◆ Directions for this task: The whole listing below should be duplicated exactly, with nothing left out.

◆ The records:
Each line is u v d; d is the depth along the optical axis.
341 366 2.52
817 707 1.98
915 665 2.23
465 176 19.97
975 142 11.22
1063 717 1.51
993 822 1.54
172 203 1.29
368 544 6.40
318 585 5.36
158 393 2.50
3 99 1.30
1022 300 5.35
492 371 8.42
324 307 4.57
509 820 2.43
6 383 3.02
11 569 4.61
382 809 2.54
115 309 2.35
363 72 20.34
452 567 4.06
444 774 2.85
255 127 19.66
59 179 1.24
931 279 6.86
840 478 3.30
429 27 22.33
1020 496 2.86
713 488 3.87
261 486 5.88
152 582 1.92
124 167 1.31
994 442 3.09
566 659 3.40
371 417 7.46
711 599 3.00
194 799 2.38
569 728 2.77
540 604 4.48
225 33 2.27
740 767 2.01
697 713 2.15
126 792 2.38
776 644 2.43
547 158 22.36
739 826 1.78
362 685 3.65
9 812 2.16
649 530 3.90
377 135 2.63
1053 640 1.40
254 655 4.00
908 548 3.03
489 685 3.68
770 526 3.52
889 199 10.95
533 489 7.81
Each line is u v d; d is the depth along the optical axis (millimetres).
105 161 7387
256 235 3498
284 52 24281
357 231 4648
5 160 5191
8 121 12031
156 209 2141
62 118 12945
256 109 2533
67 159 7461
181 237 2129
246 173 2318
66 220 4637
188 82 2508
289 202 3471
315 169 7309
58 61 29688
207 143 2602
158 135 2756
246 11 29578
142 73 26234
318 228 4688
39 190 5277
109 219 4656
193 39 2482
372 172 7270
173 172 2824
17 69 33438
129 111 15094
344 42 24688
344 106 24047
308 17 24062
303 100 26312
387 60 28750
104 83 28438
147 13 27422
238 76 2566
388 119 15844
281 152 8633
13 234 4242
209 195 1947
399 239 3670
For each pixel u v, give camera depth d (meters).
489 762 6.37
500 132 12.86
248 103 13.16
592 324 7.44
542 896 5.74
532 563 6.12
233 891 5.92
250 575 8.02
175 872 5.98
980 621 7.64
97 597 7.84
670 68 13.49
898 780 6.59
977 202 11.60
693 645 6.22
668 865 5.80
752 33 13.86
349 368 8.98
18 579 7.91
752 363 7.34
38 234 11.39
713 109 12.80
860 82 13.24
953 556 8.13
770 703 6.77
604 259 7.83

◆ Task output:
Each line is u v d; d is the depth along the optical axis.
341 366 2.52
817 707 1.98
915 665 2.23
465 176 19.97
975 142 11.22
1063 717 1.51
993 822 1.54
172 203 1.29
368 544 6.40
318 585 5.36
158 393 2.50
3 99 1.30
1022 300 5.35
492 371 8.42
324 307 4.57
509 820 2.43
6 383 3.02
11 569 4.61
382 809 2.54
115 309 2.35
363 72 20.34
452 567 4.06
444 774 2.85
255 127 19.66
59 179 1.24
931 279 6.86
840 478 3.30
429 27 22.33
1020 496 2.86
713 488 3.87
261 486 5.88
152 582 1.92
124 167 1.31
994 442 3.09
566 659 3.40
371 417 7.46
711 599 3.00
194 799 2.38
569 728 2.77
540 604 4.48
225 33 2.27
740 767 2.01
697 713 2.15
126 792 2.38
776 644 2.43
547 158 22.36
739 826 1.78
362 685 3.65
9 812 2.16
649 530 3.90
377 135 2.63
1053 640 1.40
254 655 4.00
908 548 3.03
489 685 3.68
770 526 3.52
889 199 10.95
533 489 7.81
Each line is u v d; d is the depth along the optical axis (millimetres).
105 161 7387
256 235 3498
284 52 24281
357 231 4648
5 160 5191
8 121 12031
156 209 2141
62 118 12945
256 109 2533
67 159 7461
181 237 2129
246 173 2318
66 220 4637
188 82 2508
289 202 3471
315 169 7309
58 61 29688
207 143 2602
158 135 2756
246 11 29578
142 73 26234
318 228 4688
39 190 5277
109 219 4656
193 39 2482
372 172 7270
173 172 2824
17 69 33438
129 111 15094
344 42 24688
344 106 24047
308 17 24062
303 100 26312
387 60 28750
104 83 28438
147 13 27422
238 76 2566
388 119 15844
281 152 8633
13 234 4242
209 195 1947
399 239 3670
For each pixel u v, give camera depth d (meters).
489 762 6.37
500 132 12.86
248 103 13.16
592 324 7.44
542 896 5.74
532 563 6.12
233 891 5.92
250 575 8.02
175 872 5.98
980 621 7.64
97 597 7.84
670 68 13.49
898 780 6.59
977 202 11.60
693 645 6.22
668 865 5.80
752 33 13.86
349 368 8.98
18 579 7.91
752 363 7.34
38 234 11.39
713 109 12.80
860 82 13.24
953 556 8.13
770 703 6.77
604 259 7.83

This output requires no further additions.